**練習問題**:
**1)** カセットデッキの文章にある「操作ボタン部が着脱でき、ワイヤードリモコンとして使用できます。」という一文を英語に訳しなさい。
**2)** カセットデッキの文章から、「長時間連続録音できるオートリ」に始まり「操作ボタン部が着脱でき、ワイヤードリモコンとして使用できます。」に至るまでの部分を、一字一句違えずに書き写しなさい。

---------- 対象の文章 ----------

SONY TC-K96R 2022
11/19
土曜日

3,500円で落札したカセットデッキ、しばらく寝かせ、修理業者でも暫く寝かせ、この度、修理が完了した。
SONY TC-K96R ¥94,800(1978年頃)
解説 
オートリバース録再やリピート再生が可能で、さらに取り外し式のワイヤードリモコンを搭載したカセットデッキ。
長時間連続録音できるオートリバース機能や、カセットのA→B、B→Aへと3回までリピート再生が可能です。
ヘッドには、テープの走行方向に合わせ、録再ヘッドが180゜回転するロートバイラテラルヘッド方式を採用しており、往復とも録音・再生特性が均一になっています。
メカニズムのロジカル・コントロールにマイクロプロセッサーを採用しており、8種類のボタン操作を論理的にコントロールすることで、正確さと高信頼性を得ています。
操作ボタン部が着脱でき、ワイヤードリモコンとして使用できます。
キャプスタン用と早巻き用に、シンプルな構造で滑らかな回転を目指したBSLグリーンモーターを使用した、2モーター構成となっています。
ヘッドには、ヘッドギャップ精度や高域特性、耐摩耗性に優れたF&Fヘッドを搭載しています。
バイアスとイコライザーが独立した3段切換のテープセレクターを搭載しています。

---------- 分析対象データ ----------

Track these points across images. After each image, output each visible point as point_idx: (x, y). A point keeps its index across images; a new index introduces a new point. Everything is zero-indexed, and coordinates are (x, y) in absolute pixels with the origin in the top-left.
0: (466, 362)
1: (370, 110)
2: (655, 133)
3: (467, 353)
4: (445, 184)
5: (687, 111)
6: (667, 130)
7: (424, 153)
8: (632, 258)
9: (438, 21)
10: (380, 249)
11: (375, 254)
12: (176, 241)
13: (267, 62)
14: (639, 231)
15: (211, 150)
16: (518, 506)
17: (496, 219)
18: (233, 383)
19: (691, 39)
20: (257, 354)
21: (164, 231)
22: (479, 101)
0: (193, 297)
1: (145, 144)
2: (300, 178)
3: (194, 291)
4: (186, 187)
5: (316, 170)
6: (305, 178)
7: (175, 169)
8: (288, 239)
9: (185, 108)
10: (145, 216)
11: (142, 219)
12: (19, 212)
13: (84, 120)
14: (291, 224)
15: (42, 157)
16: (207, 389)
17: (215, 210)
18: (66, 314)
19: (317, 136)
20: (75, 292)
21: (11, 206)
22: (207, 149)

----------
---------- 分析対象データ ----------

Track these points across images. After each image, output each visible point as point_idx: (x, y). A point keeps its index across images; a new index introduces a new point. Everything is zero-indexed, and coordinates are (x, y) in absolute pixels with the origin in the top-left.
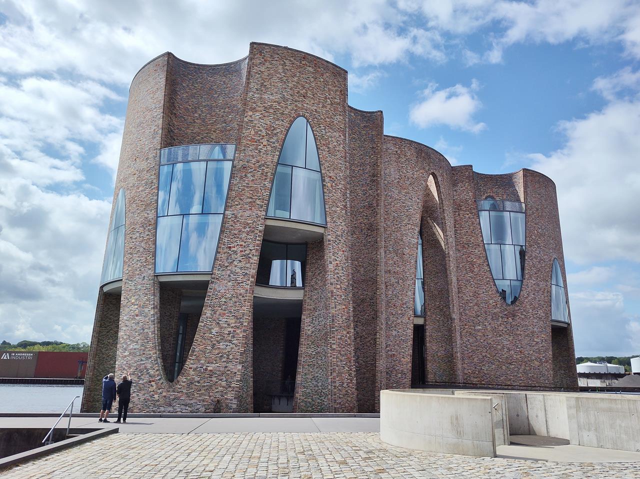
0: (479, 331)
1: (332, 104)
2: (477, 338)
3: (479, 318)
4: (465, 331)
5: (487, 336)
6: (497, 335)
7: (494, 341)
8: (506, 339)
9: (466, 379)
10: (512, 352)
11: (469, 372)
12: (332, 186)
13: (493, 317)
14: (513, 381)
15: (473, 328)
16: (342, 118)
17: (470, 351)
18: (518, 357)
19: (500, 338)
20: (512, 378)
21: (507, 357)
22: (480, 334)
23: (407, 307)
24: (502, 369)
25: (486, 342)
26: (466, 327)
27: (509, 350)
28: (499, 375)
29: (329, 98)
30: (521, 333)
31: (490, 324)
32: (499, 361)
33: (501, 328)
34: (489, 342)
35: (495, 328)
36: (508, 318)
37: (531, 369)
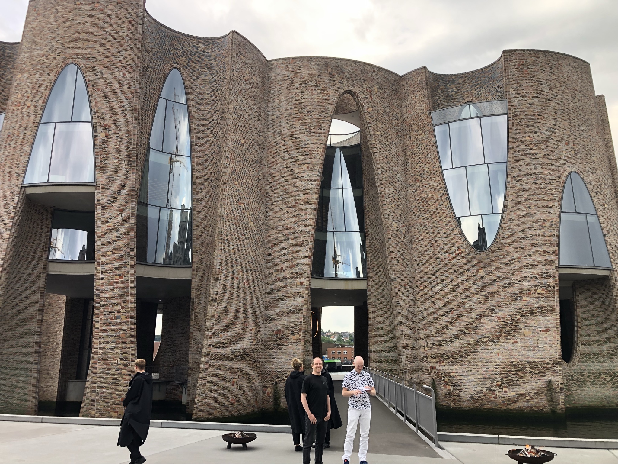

----------

**各問の解答**:
**1)** The control button section is detachable and can be used as a wired remote control.

**2)**
長時間連続録音できるオートリバース機能や、カセットのA→B、B→Aへと3回までリピート再生が可能です。
ヘッドには、テープの走行方向に合わせ、録再ヘッドが180゜回転するロートバイラテラルヘッド方式を採用しており、往復とも録音・再生特性が均一になっています。
メカニズムのロジカル・コントロールにマイクロプロセッサーを採用しており、8種類のボタン操作を論理的にコントロールすることで、正確さと高信頼性を得ています。
操作ボタン部が着脱でき、ワイヤードリモコンとして使用できます。